**Action item:** An exact reproduction of the data below is expected, free of images.

Spatial grounding data:
========================
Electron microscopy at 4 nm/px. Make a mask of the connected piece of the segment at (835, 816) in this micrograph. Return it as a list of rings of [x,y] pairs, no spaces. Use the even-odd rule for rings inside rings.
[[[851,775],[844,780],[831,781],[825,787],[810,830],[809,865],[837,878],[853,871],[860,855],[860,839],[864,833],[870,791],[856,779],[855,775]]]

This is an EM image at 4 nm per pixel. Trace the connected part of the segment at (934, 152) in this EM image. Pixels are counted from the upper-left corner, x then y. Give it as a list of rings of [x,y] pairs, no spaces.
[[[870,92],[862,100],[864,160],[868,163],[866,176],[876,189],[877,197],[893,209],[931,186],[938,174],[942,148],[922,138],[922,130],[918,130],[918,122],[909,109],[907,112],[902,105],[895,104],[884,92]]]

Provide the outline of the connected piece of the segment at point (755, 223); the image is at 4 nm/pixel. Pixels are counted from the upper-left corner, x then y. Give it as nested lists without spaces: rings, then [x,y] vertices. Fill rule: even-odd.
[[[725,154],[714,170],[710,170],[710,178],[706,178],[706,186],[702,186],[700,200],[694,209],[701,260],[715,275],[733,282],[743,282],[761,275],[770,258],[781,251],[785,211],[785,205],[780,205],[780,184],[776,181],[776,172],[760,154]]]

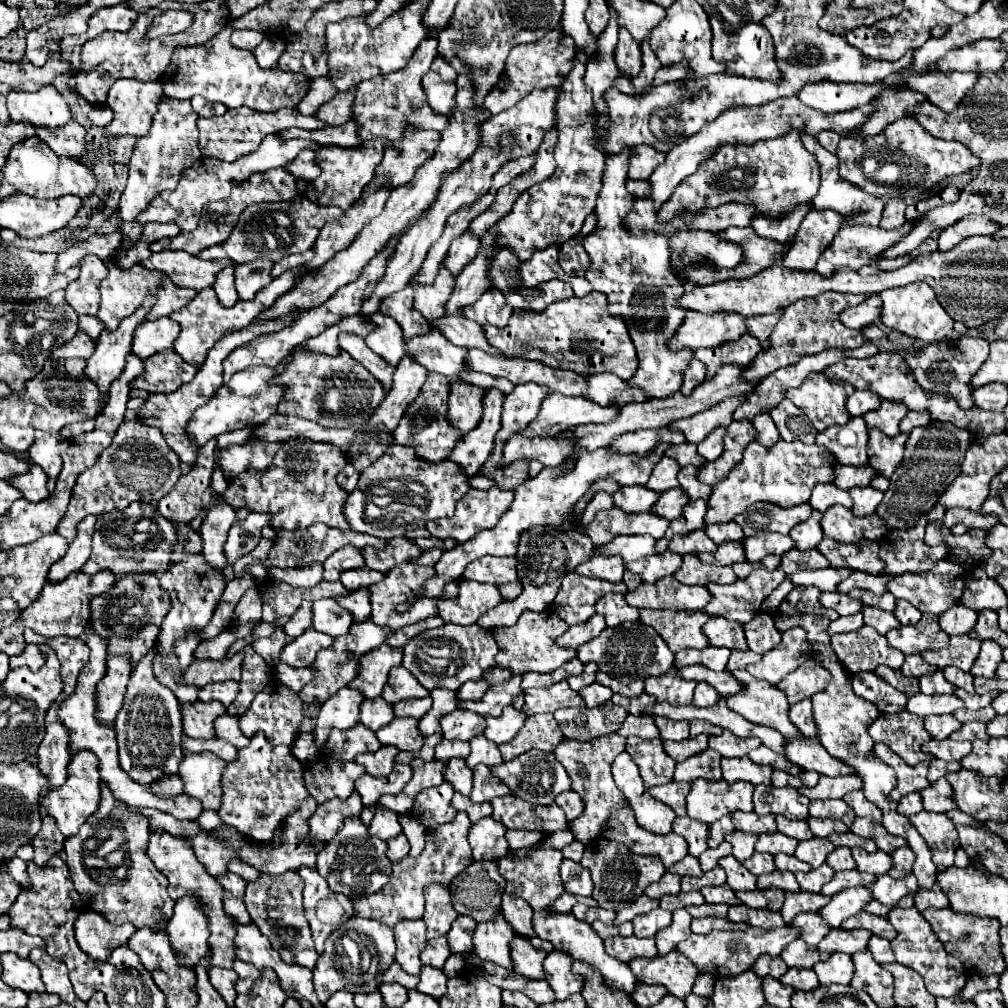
========================
**Finished task:**
Electron microscopy at 4 nm/px. Make a mask of the connected piece of the segment at (835, 816) in this micrograph. Return it as a list of rings of [x,y] pairs, no spaces. Use the even-odd rule for rings inside rings.
[[[851,775],[844,780],[831,781],[825,787],[810,830],[809,865],[837,878],[853,871],[860,855],[860,839],[864,833],[870,791],[856,779],[855,775]]]

This is an EM image at 4 nm per pixel. Trace the connected part of the segment at (934, 152) in this EM image. Pixels are counted from the upper-left corner, x then y. Give it as a list of rings of [x,y] pairs, no spaces.
[[[870,92],[862,100],[864,160],[868,163],[866,176],[876,189],[877,197],[893,209],[931,186],[938,174],[942,148],[922,138],[922,130],[918,130],[918,122],[909,109],[907,112],[902,105],[895,104],[884,92]]]

Provide the outline of the connected piece of the segment at point (755, 223); the image is at 4 nm/pixel. Pixels are counted from the upper-left corner, x then y. Give it as nested lists without spaces: rings, then [x,y] vertices. Fill rule: even-odd.
[[[725,154],[714,170],[710,170],[710,178],[706,178],[706,186],[702,186],[700,200],[694,209],[701,260],[715,275],[733,282],[743,282],[761,275],[770,258],[781,251],[785,211],[785,205],[780,205],[780,184],[776,181],[776,172],[760,154]]]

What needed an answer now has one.